The Ollama utility was used to load the different models. Ollama provides a tokens/second score to measure inference speed. The memory usage was tracked to identify how different DRAM configurations handle each model. The prompts tested are the following:

"What are the benefits of DDR5 over DDR4 memory?"
"Write a short story about an AI revolution in a world where humans and machines coexist."
"Explain the concept of neural networks and how they are trained in simple terms."
"Explain the concept of reinforcement learning and how it differs from supervised learning, with examples."

Finally, Final Fantasy XIV Dawntrail benchmark was tested to measure the gaming performance of each DRAM configuration. The goal is to find out the DRAM configuration that can handle AI tasks and gaming at the same time without compromising performance.

Results & Analysis

Fig,1: This chart shows the tokens/second for each one of the DRAM configurations tested in different LLMs utilizing only the CPU.

Fig.2: Performance of the DRAM configurations tested when the LLMs run with the RTX 4090. Results are in tokens/second.

Fig.3: Measured the system memory usage while running each LLM. CPU vs CPU and GPU. The results are approx. in GBs.

FFXIV Dawntrail benchmark for each of the DRAM configurations tested.

A few important observations from the results.

32GB and 48GB configurations were not able to fit the DeepSeek-R1 (70B) model when using the CPU only. Even with the RTX 4090 used, 32GB of DRAM is on the edge when the 70b model is in use.

The higher speed of the 8400 MT/s CUDIMM kit outperforms any other DRAM configuration in gaming but even with an RTX 4090 running a large size AI model there is not much available memory left.

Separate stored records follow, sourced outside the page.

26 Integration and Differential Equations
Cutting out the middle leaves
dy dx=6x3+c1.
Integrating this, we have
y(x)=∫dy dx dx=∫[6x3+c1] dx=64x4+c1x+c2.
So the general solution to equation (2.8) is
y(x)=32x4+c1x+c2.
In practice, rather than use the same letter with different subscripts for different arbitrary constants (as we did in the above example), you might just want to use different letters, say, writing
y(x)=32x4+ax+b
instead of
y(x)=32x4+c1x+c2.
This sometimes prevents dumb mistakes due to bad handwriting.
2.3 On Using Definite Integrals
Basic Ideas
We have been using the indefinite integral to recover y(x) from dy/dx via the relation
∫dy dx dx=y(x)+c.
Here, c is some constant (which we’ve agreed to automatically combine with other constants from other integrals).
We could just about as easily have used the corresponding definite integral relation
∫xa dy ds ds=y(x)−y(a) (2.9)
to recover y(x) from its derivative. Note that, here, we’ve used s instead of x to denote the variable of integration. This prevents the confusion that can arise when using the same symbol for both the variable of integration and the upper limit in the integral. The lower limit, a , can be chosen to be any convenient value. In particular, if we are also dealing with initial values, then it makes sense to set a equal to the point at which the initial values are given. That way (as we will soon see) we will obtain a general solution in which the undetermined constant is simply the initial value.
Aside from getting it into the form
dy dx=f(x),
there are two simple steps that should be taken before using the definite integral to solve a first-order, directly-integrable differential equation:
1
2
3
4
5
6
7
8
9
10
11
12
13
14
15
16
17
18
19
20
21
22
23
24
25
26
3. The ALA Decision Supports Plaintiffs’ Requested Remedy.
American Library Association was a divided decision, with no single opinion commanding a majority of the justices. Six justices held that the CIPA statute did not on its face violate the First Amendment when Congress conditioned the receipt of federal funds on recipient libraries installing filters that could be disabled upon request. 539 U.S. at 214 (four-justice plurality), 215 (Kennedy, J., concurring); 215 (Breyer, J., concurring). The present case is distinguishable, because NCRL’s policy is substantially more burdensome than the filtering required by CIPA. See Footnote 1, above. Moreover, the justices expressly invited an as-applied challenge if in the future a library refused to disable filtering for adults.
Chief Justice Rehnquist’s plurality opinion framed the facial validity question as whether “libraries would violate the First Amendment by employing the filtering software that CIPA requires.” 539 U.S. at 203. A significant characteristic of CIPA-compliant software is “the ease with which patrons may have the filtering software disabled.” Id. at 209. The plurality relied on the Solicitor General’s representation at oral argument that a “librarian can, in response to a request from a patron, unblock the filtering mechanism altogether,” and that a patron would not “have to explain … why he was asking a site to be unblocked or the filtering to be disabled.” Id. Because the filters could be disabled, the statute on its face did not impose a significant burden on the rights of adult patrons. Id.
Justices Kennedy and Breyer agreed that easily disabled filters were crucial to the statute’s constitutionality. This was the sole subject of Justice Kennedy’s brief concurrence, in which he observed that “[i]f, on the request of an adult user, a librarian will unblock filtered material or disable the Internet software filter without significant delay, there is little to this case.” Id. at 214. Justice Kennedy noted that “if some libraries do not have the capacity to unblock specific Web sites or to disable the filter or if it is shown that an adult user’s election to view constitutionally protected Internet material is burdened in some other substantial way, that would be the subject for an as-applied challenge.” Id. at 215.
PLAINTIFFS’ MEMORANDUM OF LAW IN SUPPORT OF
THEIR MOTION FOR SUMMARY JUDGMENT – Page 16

Which DRAM Kit is Best for AI?

AI Workloads only: It is quite unlikely that someone will run any LLM without a GPU so a minimum of a 64GB DRAM kit would be preferred. Ideally, the 96GB DRAM kit is the best choice to be future proofed in case an even larger LLM will be used.
Gaming + AI: The 8400 MT/s is the obvious winner here. Although the 64GB DRAM kit is not that far behind in gaming and since the RTX 4090 provides that extra available system memory, this is the preferred choice here.

Conclusion

For AI-heavy workloads, DRAM capacity plays a critical role, especially with larger models. However, for hybrid systems managing both gaming and AI, speed and latency optimization is as important. With LLMs continuously optimized for different hardware and the requirements are reduced, it would be best to have extra memory capacity so a larger model could run in the system to achieve more accurate results.

Based on considerations outlined above, the DRAM kit of choice is the CMH96GX5M2B7000C40.